Чтение онлайн

ЖАНРЫ

Шрифт:

– Что это значит - "для простого удовольствия" и "я вас слишком уважаю"?
– цитирует она его слова.
– Я не так себя уважаю, чтобы отказаться от простого удовольствия. Зачем отказываться от удовольствия?

Он чувствует приятный аромат ее очень белой кожи, он любуется рыжевато-золотистой копной ее волос, он жалеет, что она застегнула блузку. Мысли у него разбегаются.

– Не знаю...
– говорит он нерешительно, забывает кончить фразу и только смотрит на Жермену.

– Я вижу, что не знаешь, - говорит она.
– Да что ты все выкаешь, говори мне по крайней мере "ты".

В ушах у него еще звучит ее вопрос: "Зачем отказываться от удовольствия?" Звучит убедительно, но он хорошо знает, что можно многое возразить против этого.

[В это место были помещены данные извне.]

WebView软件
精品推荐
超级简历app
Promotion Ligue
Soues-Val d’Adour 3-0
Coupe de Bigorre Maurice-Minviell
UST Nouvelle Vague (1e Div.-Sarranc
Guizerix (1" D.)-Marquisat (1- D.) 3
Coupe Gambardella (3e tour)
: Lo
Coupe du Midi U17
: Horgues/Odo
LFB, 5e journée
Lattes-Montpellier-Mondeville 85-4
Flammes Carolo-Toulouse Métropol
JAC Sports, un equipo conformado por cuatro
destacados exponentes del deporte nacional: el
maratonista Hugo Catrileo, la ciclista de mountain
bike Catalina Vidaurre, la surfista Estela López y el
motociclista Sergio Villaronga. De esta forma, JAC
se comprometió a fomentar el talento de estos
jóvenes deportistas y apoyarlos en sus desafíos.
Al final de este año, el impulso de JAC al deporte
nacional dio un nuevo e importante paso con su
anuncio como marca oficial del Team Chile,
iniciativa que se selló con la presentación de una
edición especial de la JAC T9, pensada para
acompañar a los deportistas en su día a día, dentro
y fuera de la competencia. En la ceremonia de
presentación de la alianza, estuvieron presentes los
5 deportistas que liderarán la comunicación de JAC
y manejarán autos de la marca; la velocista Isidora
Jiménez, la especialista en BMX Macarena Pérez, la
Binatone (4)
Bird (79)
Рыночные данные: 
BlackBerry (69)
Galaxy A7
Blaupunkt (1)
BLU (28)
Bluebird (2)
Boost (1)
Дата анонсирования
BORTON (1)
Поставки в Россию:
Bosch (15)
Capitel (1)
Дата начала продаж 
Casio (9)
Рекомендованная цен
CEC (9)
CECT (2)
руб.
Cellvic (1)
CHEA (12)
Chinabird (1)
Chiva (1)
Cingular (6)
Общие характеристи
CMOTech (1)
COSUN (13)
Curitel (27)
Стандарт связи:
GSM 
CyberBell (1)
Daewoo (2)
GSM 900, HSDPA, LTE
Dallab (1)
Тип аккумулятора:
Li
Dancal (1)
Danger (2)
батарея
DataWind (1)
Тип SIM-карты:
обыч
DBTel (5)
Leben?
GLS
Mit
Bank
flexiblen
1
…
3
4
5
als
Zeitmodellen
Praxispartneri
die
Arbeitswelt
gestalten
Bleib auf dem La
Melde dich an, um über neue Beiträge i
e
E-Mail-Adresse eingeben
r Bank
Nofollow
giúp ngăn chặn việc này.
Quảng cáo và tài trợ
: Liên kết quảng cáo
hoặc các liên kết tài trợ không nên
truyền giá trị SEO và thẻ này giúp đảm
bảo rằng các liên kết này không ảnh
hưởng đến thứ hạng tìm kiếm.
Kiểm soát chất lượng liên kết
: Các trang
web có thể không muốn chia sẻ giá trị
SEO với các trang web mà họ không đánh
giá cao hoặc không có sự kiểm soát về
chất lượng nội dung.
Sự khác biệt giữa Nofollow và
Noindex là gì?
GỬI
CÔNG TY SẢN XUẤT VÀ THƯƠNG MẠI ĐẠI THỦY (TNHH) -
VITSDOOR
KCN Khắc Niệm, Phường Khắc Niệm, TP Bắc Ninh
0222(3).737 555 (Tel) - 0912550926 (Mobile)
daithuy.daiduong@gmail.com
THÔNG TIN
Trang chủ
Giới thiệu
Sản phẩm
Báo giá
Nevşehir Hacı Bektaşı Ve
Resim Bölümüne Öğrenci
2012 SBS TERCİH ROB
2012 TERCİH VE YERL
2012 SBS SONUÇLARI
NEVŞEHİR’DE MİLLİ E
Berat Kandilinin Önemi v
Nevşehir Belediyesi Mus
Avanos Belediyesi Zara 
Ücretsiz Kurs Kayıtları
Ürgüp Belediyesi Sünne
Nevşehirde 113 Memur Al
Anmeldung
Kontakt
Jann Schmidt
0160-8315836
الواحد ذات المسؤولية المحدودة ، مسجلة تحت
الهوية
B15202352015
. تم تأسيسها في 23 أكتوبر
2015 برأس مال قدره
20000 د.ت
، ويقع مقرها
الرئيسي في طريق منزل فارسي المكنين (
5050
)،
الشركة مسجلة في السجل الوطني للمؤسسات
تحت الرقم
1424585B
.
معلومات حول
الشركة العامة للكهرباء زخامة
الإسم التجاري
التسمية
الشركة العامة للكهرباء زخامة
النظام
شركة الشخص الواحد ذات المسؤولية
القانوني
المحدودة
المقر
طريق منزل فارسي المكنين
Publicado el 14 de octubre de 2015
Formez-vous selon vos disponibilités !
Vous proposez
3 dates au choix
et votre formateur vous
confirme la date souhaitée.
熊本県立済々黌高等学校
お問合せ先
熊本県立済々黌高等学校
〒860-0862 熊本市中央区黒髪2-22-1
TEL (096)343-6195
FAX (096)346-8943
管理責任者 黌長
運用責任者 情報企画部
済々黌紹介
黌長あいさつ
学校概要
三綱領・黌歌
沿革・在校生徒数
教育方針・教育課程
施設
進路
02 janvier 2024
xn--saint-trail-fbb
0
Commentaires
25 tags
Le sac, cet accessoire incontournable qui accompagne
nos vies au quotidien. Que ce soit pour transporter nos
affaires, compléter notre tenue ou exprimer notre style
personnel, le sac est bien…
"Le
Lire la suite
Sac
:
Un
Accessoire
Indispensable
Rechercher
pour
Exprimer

Нельзя без любви обниматься, нельзя растрачивать себя, как Антоний; но эти мысли и другие в таком же роде, владевшие им в кафе "Африканский охотник", - все это абстракция, а теплая Жермена, живая Жермена - в двух шагах от него, он видит ее, обоняет, она здесь, совсем близко, до ужаса близко.

– Ты невозможно глупый, - говорит она.
– И как только такой милый мальчик может быть таким глупеньким?
– Она подходит к нему вплотную.
– А знаешь, мне надоела твоя глупость, - заявляет она, и голос ее звучит сердито, а лицо смеется. И раньше чем он успевает решить, в самом ли деле она рассердилась, она уже в его объятиях, и кто начал - он или она? Он чувствует ее губы, ее язык, и они целуются так, что он слепнет и глохнет, и, значит, он ни на йоту не продвинулся вперед и его бегство из "Африканского охотника" было ни к чему.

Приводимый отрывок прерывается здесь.